**AIM OF THE TASK**
Every line below needs to be transcribed without alteration, and no image may be carried over.
── THE RECORDS ──
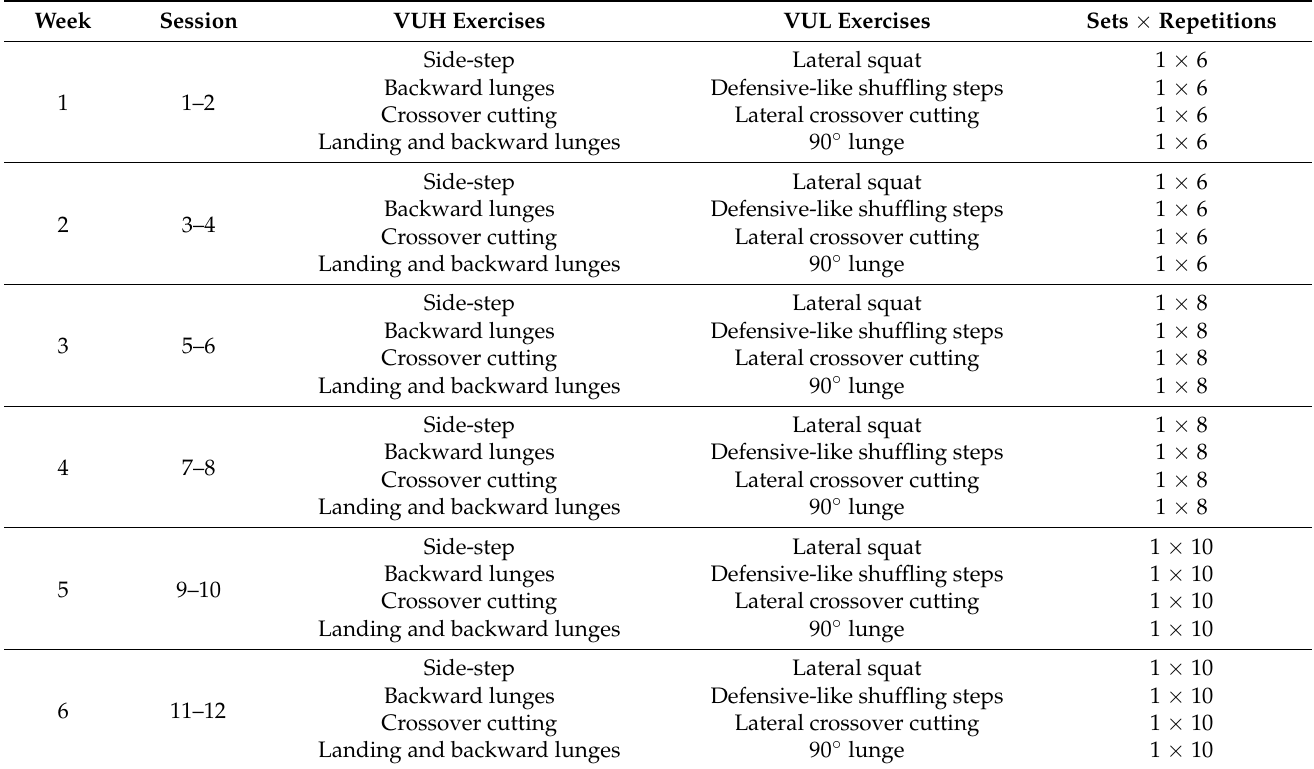
Table 1. Program training exercises and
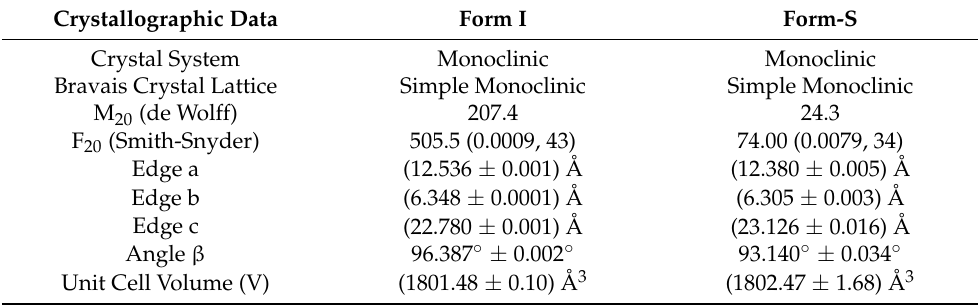
Table 3. Comparison of the crystallographic data of posaconazole Form I and Form-S, as determined via the dichotomy method using PreDICT software, applied on their XRPD patterns. The angles α and γ are 90.0 ◦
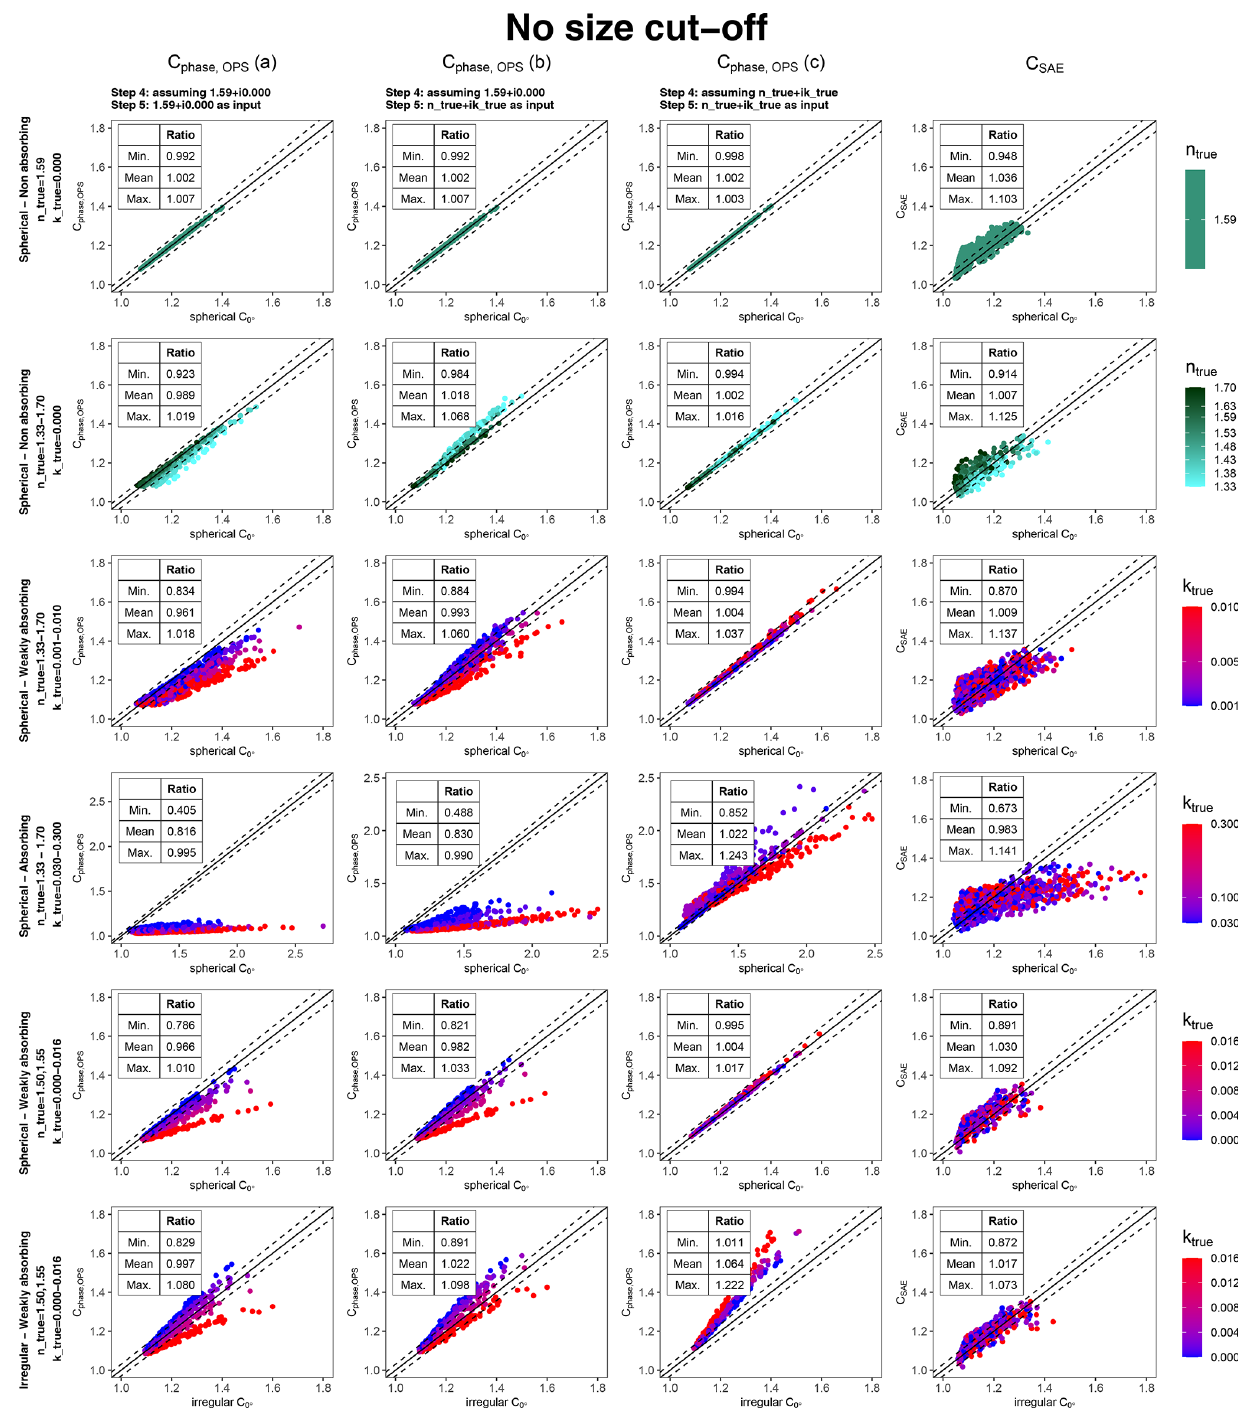
Figure 7. Simulated closure experiment to assess the limitations and uncertainties of the angular correction obtained with Mie theory from the size distribution measured by an OPS. The comparisons for the angular correction C phase , OPS calculated with the three approaches (a, b, c) are shown in the first three columns. The comparison for the angular correction C SAE is reported in the last column for comparison. Different rows refer to different aerosol input. The color code indicates different values of the real part of the refractive index for the non absorbing cases (rows 1–2) and of the imaginary part of the refractive index for all the other cases (rows 3–6). The solid lines are the 1:1 lines. The dashed lines are the ± 3% lines. The minimum, mean, and maximum value of the ratio between the quantity reported on the y axis and the quantity reported on the x axis is reported in the tables. Calculations are limited for computational purposes to particle diameter ranges of 0.3–10 and 0.3–5.8µm for homogeneous spherical particles and for irregular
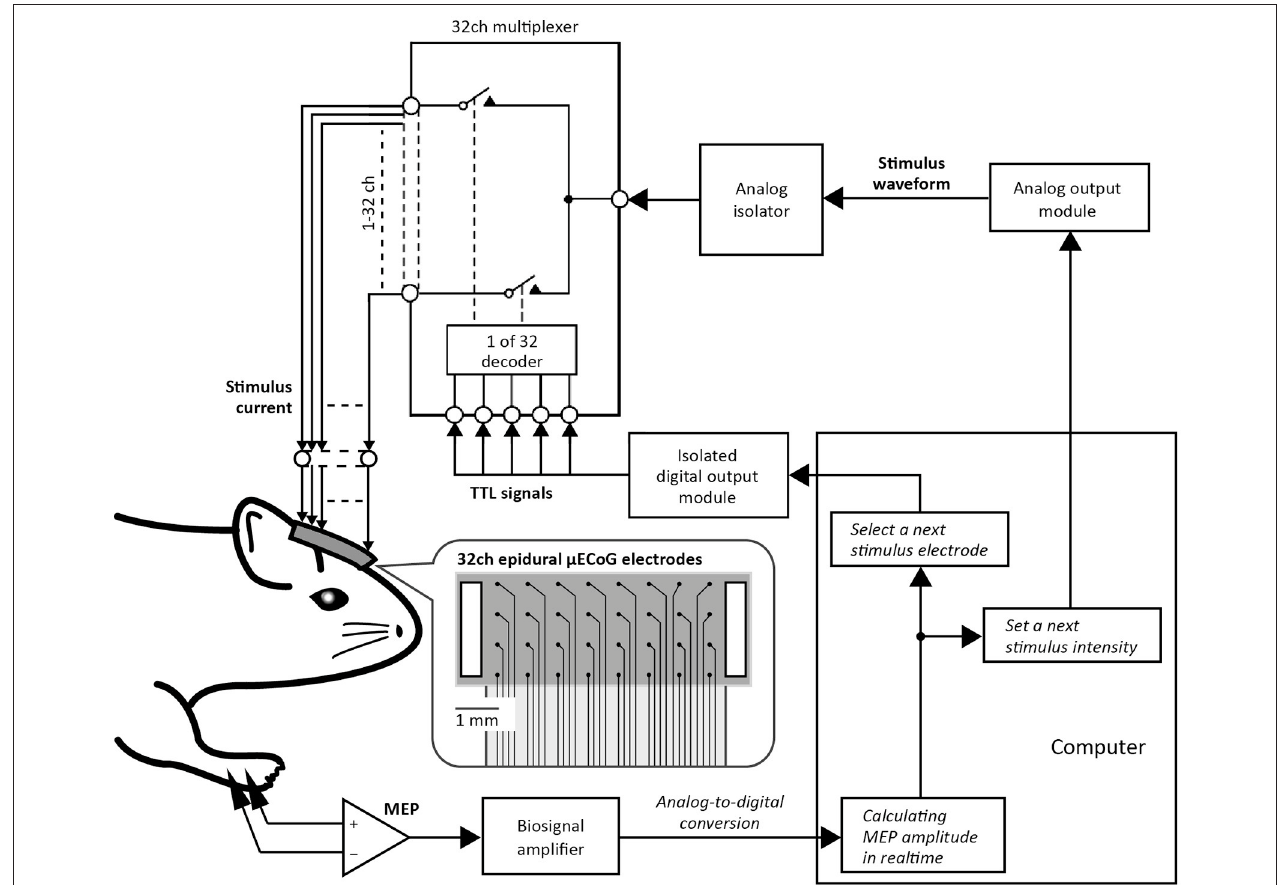
FIGURE 1 | Automatic motor mapping system. Stimulus current was applied epidurally through one of the 32 micro-electrocorticographic ( µ ECoG) electrodes placed on the rat motor cortex. In the picture of the 32ch ECoG electrode sheet, black dots represent stimulus electrodes and white boxes represent stimulus grounds. Individual electrodes for cortical stimulation were selected by a 32ch multiplexer that was controlled using transistor-transistor logic (TTL) signals sent from the isolated digital output module. The stimulus waveform (e.g., duration, polarity, and intensity) was regulated by a signal sent from the analog output module. Motor evoked potential (MEP) was then stored on a computer. Thereafter, the implemented algorithm selected the µ ECoG electrode and the intensity value of the next stimulation, depending on the previous MEP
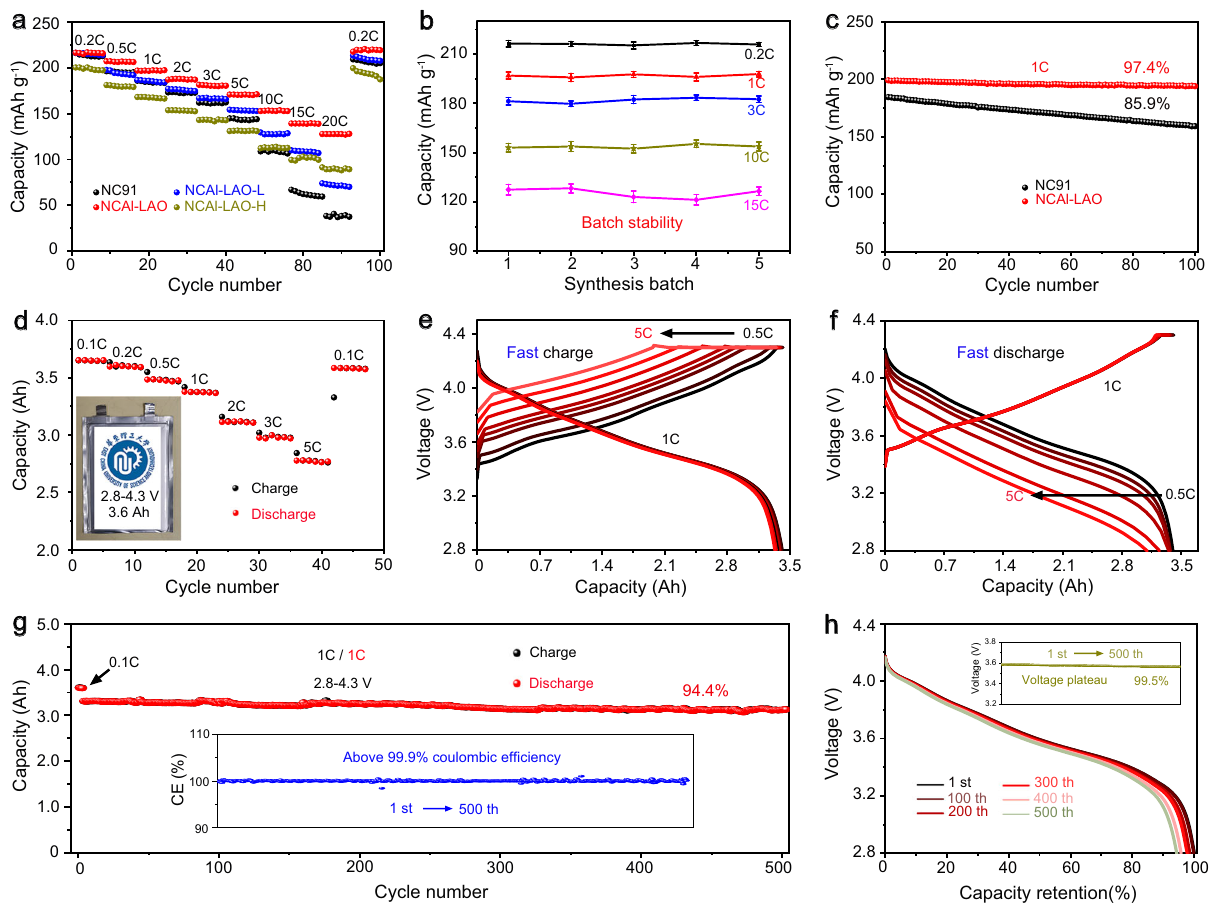
Fig. 3 Electrochemical performances of the cathodes in half-/full cells. a Speci fi c capacities at 0.2 – 20 C of NC91 and various Al-modi fi ed NCAl-LAO for 2.7 – 4.3 V. b Performance stability data of optimised NCAl-LAO from fi ve batches. The error bars represent the standard deviation from fi ve independent tests. c Cycle performance at 1 C of NCAl-LAO and NC91. d Rate capability, e , f rapid charge and discharge performance, g , h cycle stability and corresponding discharge curves of NCAl-LAO/graphite full cells for 2.8 – 4.3 V. Inset in d , pouch cell with capacity of 3.6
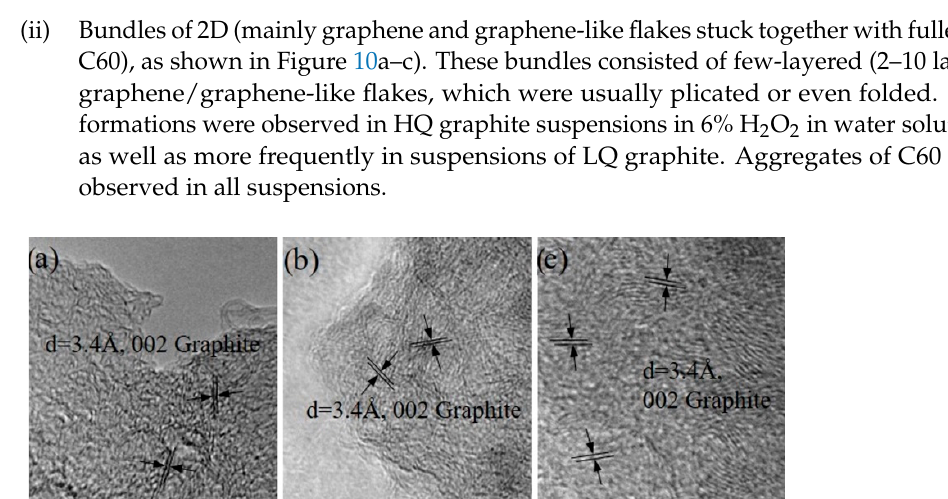
Figure 9. TEM image from an LQ graphite suspension in H 2 O before ( a ) and after ( b ) treatment with λ = 266 nm irradiation. Inset: Selected Area Electron Diffraction (SAED) patterns taken from the central area of the TEM image. The scale bar corresponds to 10 1/nm.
───
**WRITTEN SOLUTION**
Table 1. Program training exercises and
Table 3. Comparison of the crystallographic data of posaconazole Form I and Form-S, as determined via the dichotomy method using PreDICT software, applied on their XRPD patterns. The angles α and γ are 90.0 ◦
Figure 7. Simulated closure experiment to assess the limitations and uncertainties of the angular correction obtained with Mie theory from the size distribution measured by an OPS. The comparisons for the angular correction C phase , OPS calculated with the three approaches (a, b, c) are shown in the first three columns. The comparison for the angular correction C SAE is reported in the last column for comparison. Different rows refer to different aerosol input. The color code indicates different values of the real part of the refractive index for the non absorbing cases (rows 1–2) and of the imaginary part of the refractive index for all the other cases (rows 3–6). The solid lines are the 1:1 lines. The dashed lines are the ± 3% lines. The minimum, mean, and maximum value of the ratio between the quantity reported on the y axis and the quantity reported on the x axis is reported in the tables. Calculations are limited for computational purposes to particle diameter ranges of 0.3–10 and 0.3–5.8µm for homogeneous spherical particles and for irregular
FIGURE 1 | Automatic motor mapping system. Stimulus current was applied epidurally through one of the 32 micro-electrocorticographic ( µ ECoG) electrodes placed on the rat motor cortex. In the picture of the 32ch ECoG electrode sheet, black dots represent stimulus electrodes and white boxes represent stimulus grounds. Individual electrodes for cortical stimulation were selected by a 32ch multiplexer that was controlled using transistor-transistor logic (TTL) signals sent from the isolated digital output module. The stimulus waveform (e.g., duration, polarity, and intensity) was regulated by a signal sent from the analog output module. Motor evoked potential (MEP) was then stored on a computer. Thereafter, the implemented algorithm selected the µ ECoG electrode and the intensity value of the next stimulation, depending on the previous MEP
Fig. 3 Electrochemical performances of the cathodes in half-/full cells. a Speci fi c capacities at 0.2 – 20 C of NC91 and various Al-modi fi ed NCAl-LAO for 2.7 – 4.3 V. b Performance stability data of optimised NCAl-LAO from fi ve batches. The error bars represent the standard deviation from fi ve independent tests. c Cycle performance at 1 C of NCAl-LAO and NC91. d Rate capability, e , f rapid charge and discharge performance, g , h cycle stability and corresponding discharge curves of NCAl-LAO/graphite full cells for 2.8 – 4.3 V. Inset in d , pouch cell with capacity of 3.6
Figure 9. TEM image from an LQ graphite suspension in H 2 O before ( a ) and after ( b ) treatment with λ = 266 nm irradiation. Inset: Selected Area Electron Diffraction (SAED) patterns taken from the central area of the TEM image. The scale bar corresponds to 10 1/nm.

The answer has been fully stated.